La candidatura di Prodi non era veramente plausibile. Le responsabilità del fondatore dell’Ulivo nella creazione della situazione critica in cui l’Italia e persino l’Europa si trovano oggi è innegabile. I cento voti in meno ottenuti dalla sua candidatura sono di una gravità assoluta. Ora ha ritirato la sua candidatura. Nel Pd una rivoluzione in atto. Si sa chi sono gli sconfitti (certamente Bersani e la sua nomenklatura) ma è difficile dire chi sarà il vincitore. Dopo il bagno del popolare Marini e del teknocrate Prodi ora a chi tocca? Potrebbe in realtà crearsi una nuova occasione per l’ex-sindacalista ex-alpino ex-presidente del Senato se prevalesse la consapevolezza che se si vuole un minimo di stabilità l’accordo del Pdl è indispensabile. Ma finora pare proprio che la faide nel Pd sia proprio sulla possibilità di trovare un’equilibrio nell’interesse del Paese oppure giocare al tanto peggio tanto meglio. Forse a Renzi conviene che tutto vada peggio per andare subito ad elezioni e testare la sua candidatura. Forse ora riuscirà la candidatura di D’Alema.

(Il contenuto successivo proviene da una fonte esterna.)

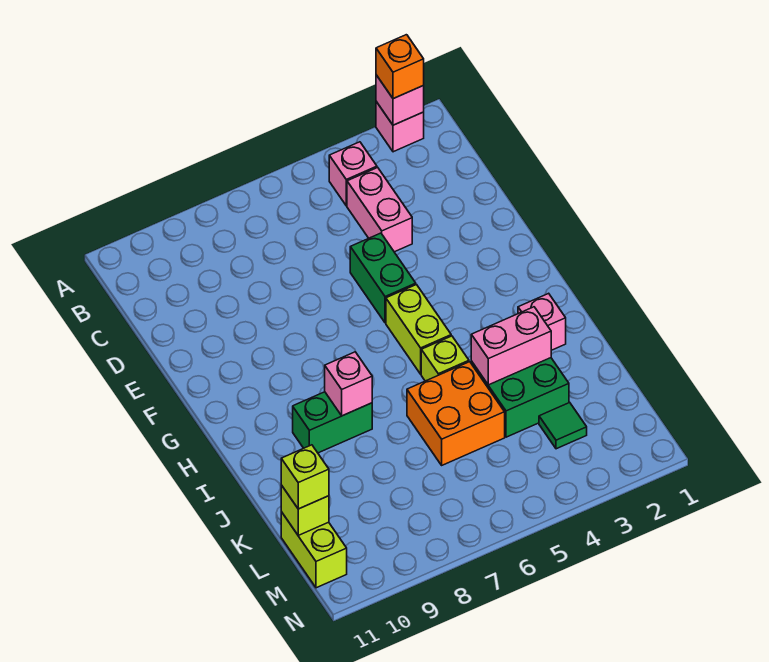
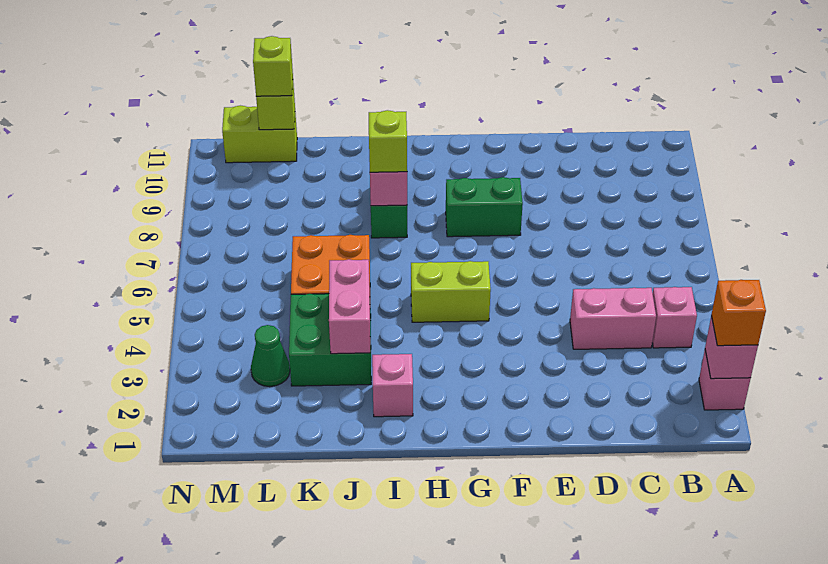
green 1x2 brick [350,233,416,323] -> green 1x2 brick moved to [446,177,523,237]
lime 1x1 brick [421,336,469,381] -> lime 1x1 brick moved to [369,110,407,172]
green 1x1 tile [539,403,587,449] -> green 1x1 cone [251,325,290,386]

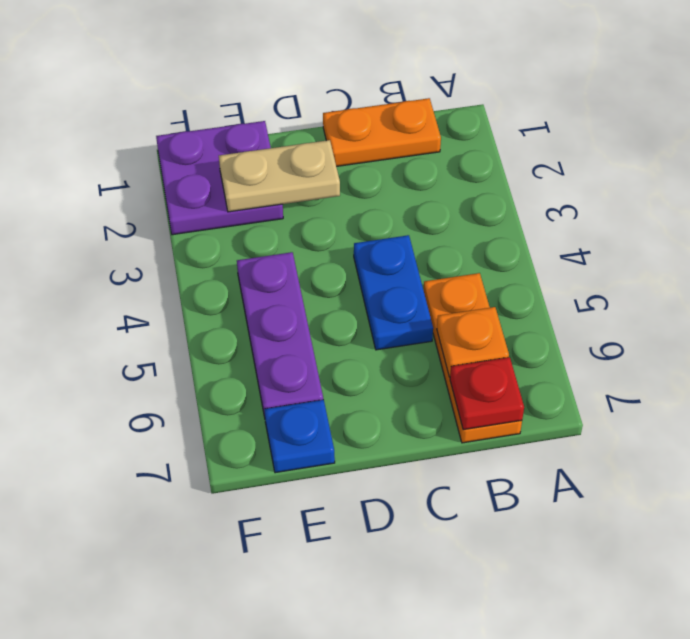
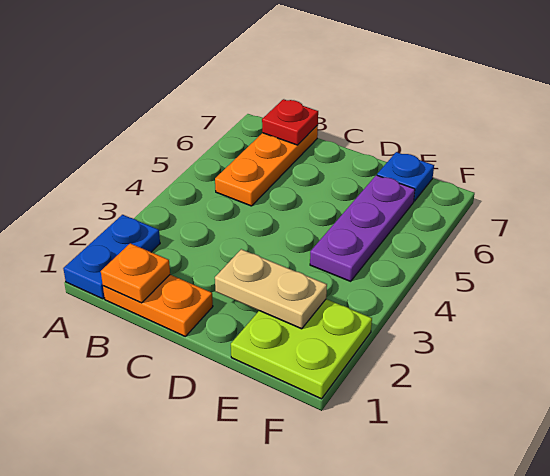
orange 1x1 plate [437,307,509,377] -> orange 1x1 plate moved to [101,243,170,303]
blue 1x2 plate [354,235,433,350] -> blue 1x2 plate moved to [63,215,160,299]
purple 2x2 plate [156,121,283,235] -> lime 2x2 plate [231,299,372,399]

Se il presidente fosse Marini si verificherebbe un ritorno della figura presidenziale entro i limiti di semi-irrilevanza stabiliti dalla Costituzione del ’48. Difficile immaginare un Marini interferente e prevaricatore come l’ultimo inquilino del Quirinale. D’Alema invece potrebbe essere il presidente che avvia la tanto agognata stagione costituente e di riforma della costituzione. Si tratta sempre di un comunista, ma di un comunista che ha il senso dello Stato, un comunista politico anziché antipolitico, un antipatico competente anziché un gigione incompetente. Anche il Pdl potrebbe accettare una sua candidatura. Ma questa è probabilmente una ragione valida per la quale il Pd impallini anche lui. Rodotà viene mantenuto artificialmente in vita da un’ipocrisia grillina e dalla autoreferenzialità invadente del partito di Repubblica e dei giornalisti radical-chic, che vanno da Lerner a Scalfari passando per tutto il clubbino dei conduttori e parolieri che credono di contare. Su Rodotà presidente in fin dei conti non si può dire molto. La parola “inutile” riassume tutto. Intanto l’Italia è da 50 giorni senza governo, per colpa di Bersani e del Pd, e non riesce nemmeno a tirare fuori un candidato per la presidenza.